Characterization of Neisseria meningitidis Strains Causing Disease in Complement-Deficient and Complement-Sufficient Patients

C A P Fijen 1,*, E J Kuijper 1, J Dankert 1, M R Daha 2, D A Caugant 3
PMCID: PMC105045  PMID: 9666019

Abstract

Serotyping and serosubtyping of meningococci showed no difference between isolates from 44 complement-deficient persons and from 50 complement-sufficient persons with meningococcal disease. Multilocus enzyme electrophoretic typing of the meningococci revealed 54 electrophoretic types that were equally distributed among isolates from complement-deficient and complement-sufficient patients. Analysis of strains isolated from eight complement-deficient persons with 11 recurrences of meningococcal disease showed that one strain was identical to the strain previously isolated from the same individual. Our results indicate that there are no differences between the clonal distributions of strains infecting complement-deficient and complement-sufficient patients. Most recurrences were infections caused by different strains.

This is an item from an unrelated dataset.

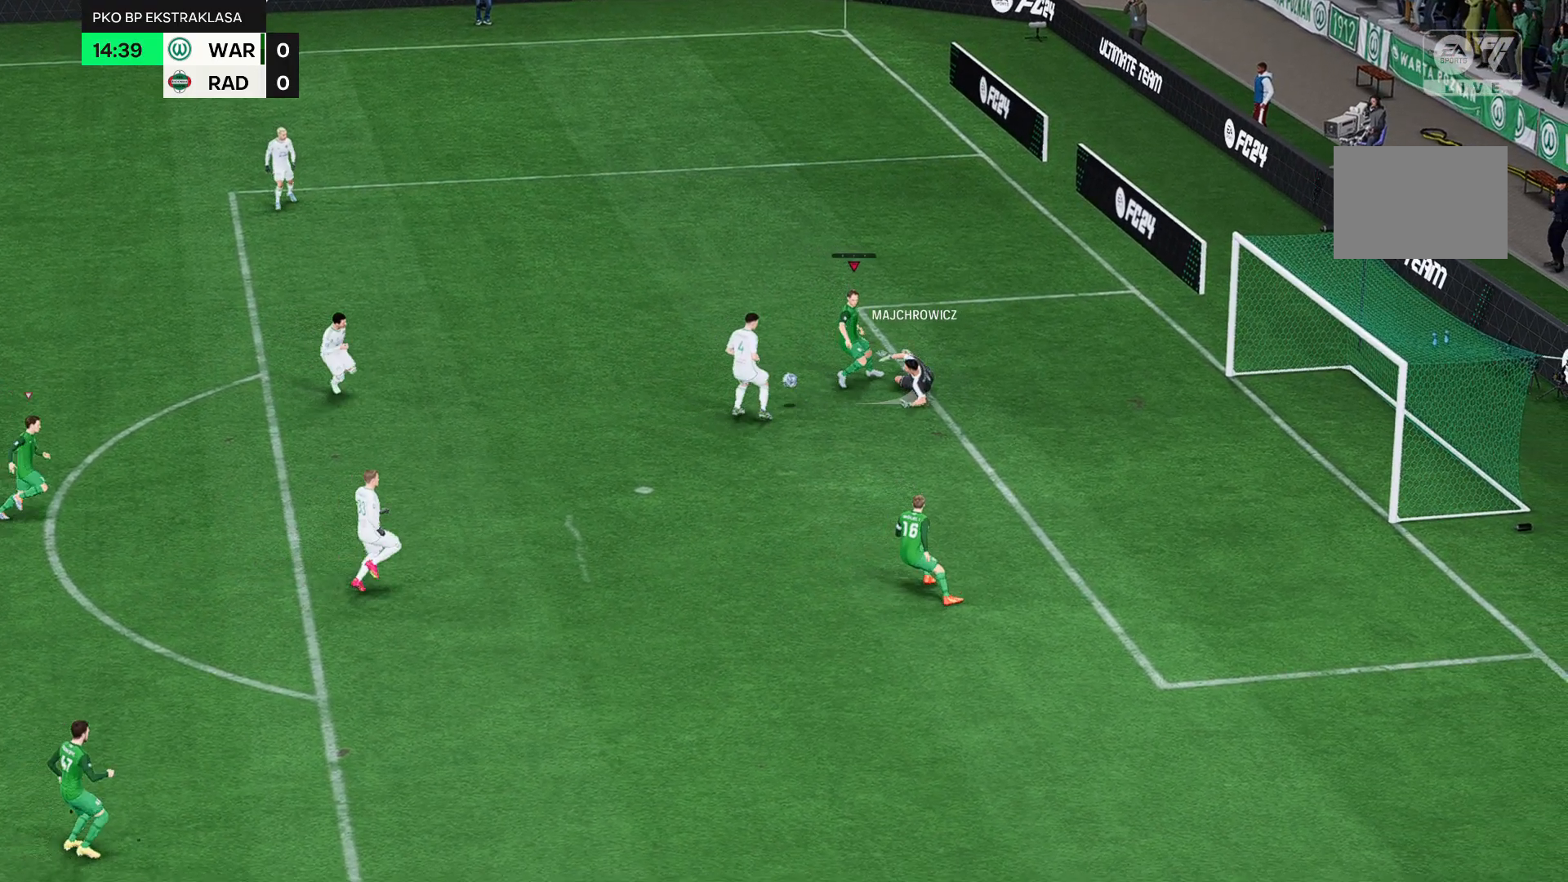
{"dt_ms": 500, "buttons": ["B"], "left_stick": "down-right", "events": [[333, "B", "down"]]}
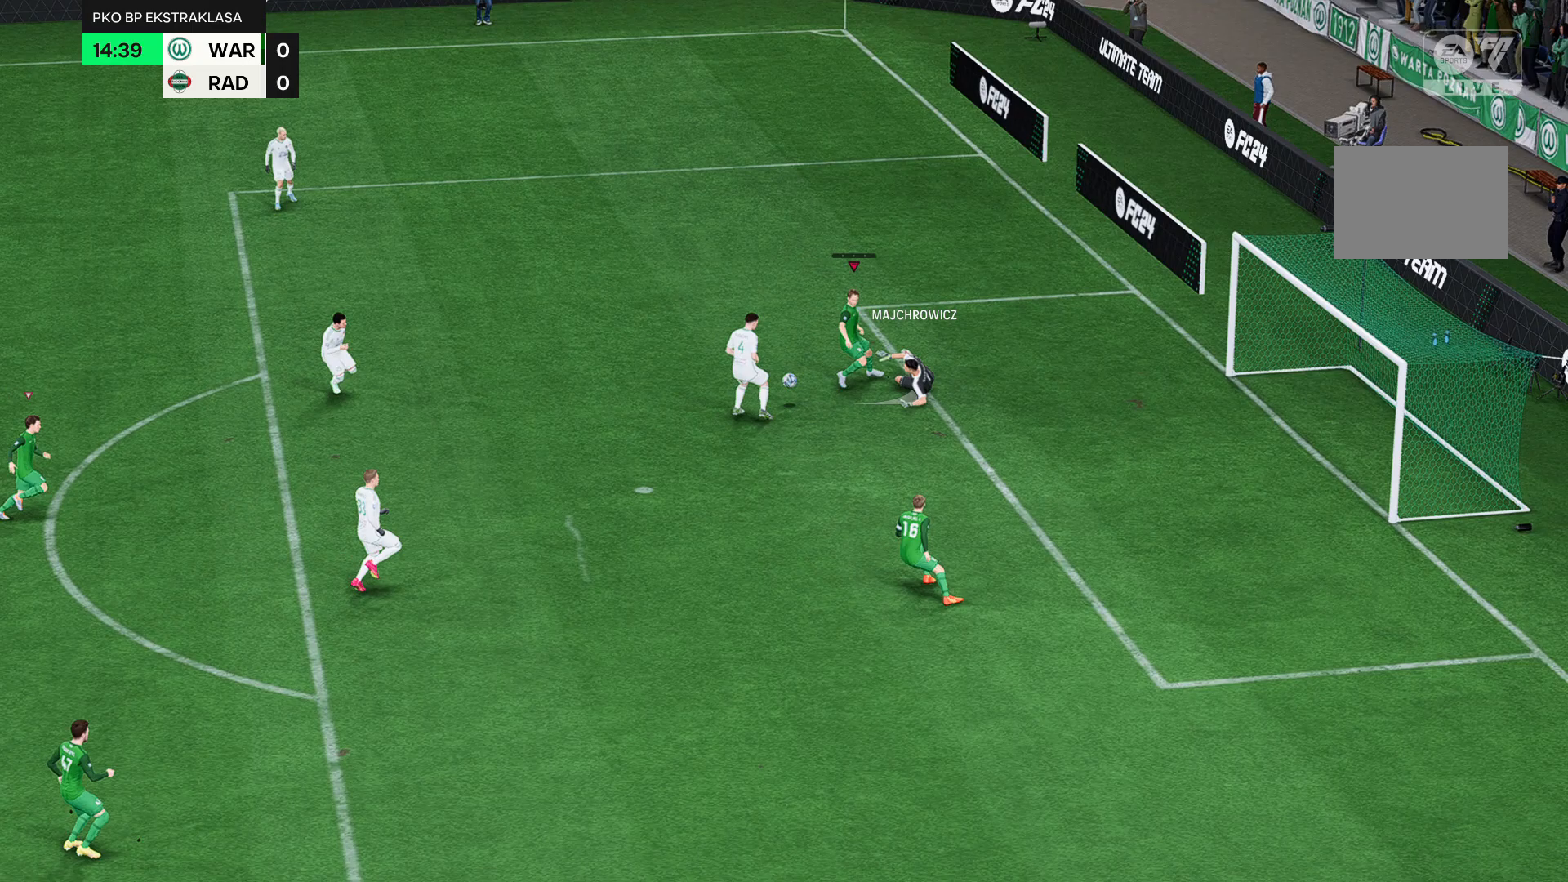
{"dt_ms": 500, "buttons": [], "left_stick": "down-right", "events": [[500, "B", "up"]]}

Individuals with complement deficiencies have a high risk of contracting meningococcal disease (7, 13) due to defective serum bactericidal activity and/or phagocytosis (6, 18). Meningococcal disease recurs in 39% of the individuals with the late component of complement deficiency (LCCD) (C5 to C9) and in 6% of properdin-deficient persons (5, 6, 10, 12, 17). Whether these recurrences are real reinfections with a new strain or recrudescences is debatable (6, 7).

Standard characterization of meningococcal strains comprises serogrouping, serotyping, and serosubtyping (2). Multilocus enzyme electrophoresis (MEE) of metabolic enzymes is used to investigate the clonal spread of meningococcal strains. Serogroups W135, X, Y, and Z are often isolated from complement-deficient persons with meningococcal disease (8, 13, 17). In previous studies, it was shown that meningococci from complement-deficient and complement-sufficient patients have similar serum sensitivity (14), serotypes, and serosubtypes but that their electrophoretic types (ETs) are different (11).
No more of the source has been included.